Work item
Write out all of the data without omission, exactly as shown.

Data in this exercise
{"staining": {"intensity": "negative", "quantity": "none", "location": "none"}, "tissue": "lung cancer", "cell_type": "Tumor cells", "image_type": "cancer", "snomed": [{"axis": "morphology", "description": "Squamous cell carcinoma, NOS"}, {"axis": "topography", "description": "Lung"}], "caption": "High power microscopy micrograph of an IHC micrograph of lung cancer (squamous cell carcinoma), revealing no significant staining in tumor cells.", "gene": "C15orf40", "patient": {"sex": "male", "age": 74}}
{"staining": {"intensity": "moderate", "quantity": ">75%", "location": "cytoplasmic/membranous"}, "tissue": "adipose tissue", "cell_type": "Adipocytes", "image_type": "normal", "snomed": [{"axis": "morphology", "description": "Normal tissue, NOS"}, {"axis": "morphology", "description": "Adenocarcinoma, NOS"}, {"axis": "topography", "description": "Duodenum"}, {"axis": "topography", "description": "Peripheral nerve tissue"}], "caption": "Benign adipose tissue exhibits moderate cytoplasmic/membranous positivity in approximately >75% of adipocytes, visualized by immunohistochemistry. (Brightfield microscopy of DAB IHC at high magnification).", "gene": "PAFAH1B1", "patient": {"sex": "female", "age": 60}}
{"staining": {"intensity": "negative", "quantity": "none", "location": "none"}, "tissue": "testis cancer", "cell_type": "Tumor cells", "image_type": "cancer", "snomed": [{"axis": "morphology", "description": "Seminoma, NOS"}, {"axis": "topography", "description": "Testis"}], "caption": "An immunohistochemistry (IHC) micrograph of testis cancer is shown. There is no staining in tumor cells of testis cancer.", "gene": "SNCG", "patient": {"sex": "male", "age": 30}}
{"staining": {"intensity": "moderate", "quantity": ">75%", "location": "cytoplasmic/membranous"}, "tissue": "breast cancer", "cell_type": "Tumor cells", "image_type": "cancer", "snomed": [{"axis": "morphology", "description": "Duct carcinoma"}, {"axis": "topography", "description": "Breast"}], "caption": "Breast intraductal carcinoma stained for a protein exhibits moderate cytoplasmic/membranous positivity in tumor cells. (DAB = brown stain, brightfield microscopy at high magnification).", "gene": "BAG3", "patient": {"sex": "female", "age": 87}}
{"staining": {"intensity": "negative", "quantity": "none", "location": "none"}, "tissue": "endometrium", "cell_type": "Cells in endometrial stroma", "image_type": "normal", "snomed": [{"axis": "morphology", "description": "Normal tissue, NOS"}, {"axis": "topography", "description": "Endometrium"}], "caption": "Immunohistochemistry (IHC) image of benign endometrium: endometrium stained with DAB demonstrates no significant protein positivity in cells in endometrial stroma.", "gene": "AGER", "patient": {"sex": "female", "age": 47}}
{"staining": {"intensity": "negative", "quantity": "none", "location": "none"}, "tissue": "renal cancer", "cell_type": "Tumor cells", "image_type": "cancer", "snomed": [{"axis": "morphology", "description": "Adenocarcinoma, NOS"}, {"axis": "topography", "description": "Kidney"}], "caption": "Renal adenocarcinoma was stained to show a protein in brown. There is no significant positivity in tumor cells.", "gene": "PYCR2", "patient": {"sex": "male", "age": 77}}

Expected output
{"staining": {"intensity": "negative", "quantity": "none", "location": "none"}, "tissue": "lung cancer", "cell_type": "Tumor cells", "image_type": "cancer", "snomed": [{"axis": "morphology", "description": "Squamous cell carcinoma, NOS"}, {"axis": "topography", "description": "Lung"}], "caption": "High power microscopy micrograph of an IHC micrograph of lung cancer (squamous cell carcinoma), revealing no significant staining in tumor cells.", "gene": "C15orf40", "patient": {"sex": "male", "age": 74}}
{"staining": {"intensity": "moderate", "quantity": ">75%", "location": "cytoplasmic/membranous"}, "tissue": "adipose tissue", "cell_type": "Adipocytes", "image_type": "normal", "snomed": [{"axis": "morphology", "description": "Normal tissue, NOS"}, {"axis": "morphology", "description": "Adenocarcinoma, NOS"}, {"axis": "topography", "description": "Duodenum"}, {"axis": "topography", "description": "Peripheral nerve tissue"}], "caption": "Benign adipose tissue exhibits moderate cytoplasmic/membranous positivity in approximately >75% of adipocytes, visualized by immunohistochemistry. (Brightfield microscopy of DAB IHC at high magnification).", "gene": "PAFAH1B1", "patient": {"sex": "female", "age": 60}}
{"staining": {"intensity": "negative", "quantity": "none", "location": "none"}, "tissue": "testis cancer", "cell_type": "Tumor cells", "image_type": "cancer", "snomed": [{"axis": "morphology", "description": "Seminoma, NOS"}, {"axis": "topography", "description": "Testis"}], "caption": "An immunohistochemistry (IHC) micrograph of testis cancer is shown. There is no staining in tumor cells of testis cancer.", "gene": "SNCG", "patient": {"sex": "male", "age": 30}}
{"staining": {"intensity": "moderate", "quantity": ">75%", "location": "cytoplasmic/membranous"}, "tissue": "breast cancer", "cell_type": "Tumor cells", "image_type": "cancer", "snomed": [{"axis": "morphology", "description": "Duct carcinoma"}, {"axis": "topography", "description": "Breast"}], "caption": "Breast intraductal carcinoma stained for a protein exhibits moderate cytoplasmic/membranous positivity in tumor cells. (DAB = brown stain, brightfield microscopy at high magnification).", "gene": "BAG3", "patient": {"sex": "female", "age": 87}}
{"staining": {"intensity": "negative", "quantity": "none", "location": "none"}, "tissue": "endometrium", "cell_type": "Cells in endometrial stroma", "image_type": "normal", "snomed": [{"axis": "morphology", "description": "Normal tissue, NOS"}, {"axis": "topography", "description": "Endometrium"}], "caption": "Immunohistochemistry (IHC) image of benign endometrium: endometrium stained with DAB demonstrates no significant protein positivity in cells in endometrial stroma.", "gene": "AGER", "patient": {"sex": "female", "age": 47}}
{"staining": {"intensity": "negative", "quantity": "none", "location": "none"}, "tissue": "renal cancer", "cell_type": "Tumor cells", "image_type": "cancer", "snomed": [{"axis": "morphology", "description": "Adenocarcinoma, NOS"}, {"axis": "topography", "description": "Kidney"}], "caption": "Renal adenocarcinoma was stained to show a protein in brown. There is no significant positivity in tumor cells.", "gene": "PYCR2", "patient": {"sex": "male", "age": 77}}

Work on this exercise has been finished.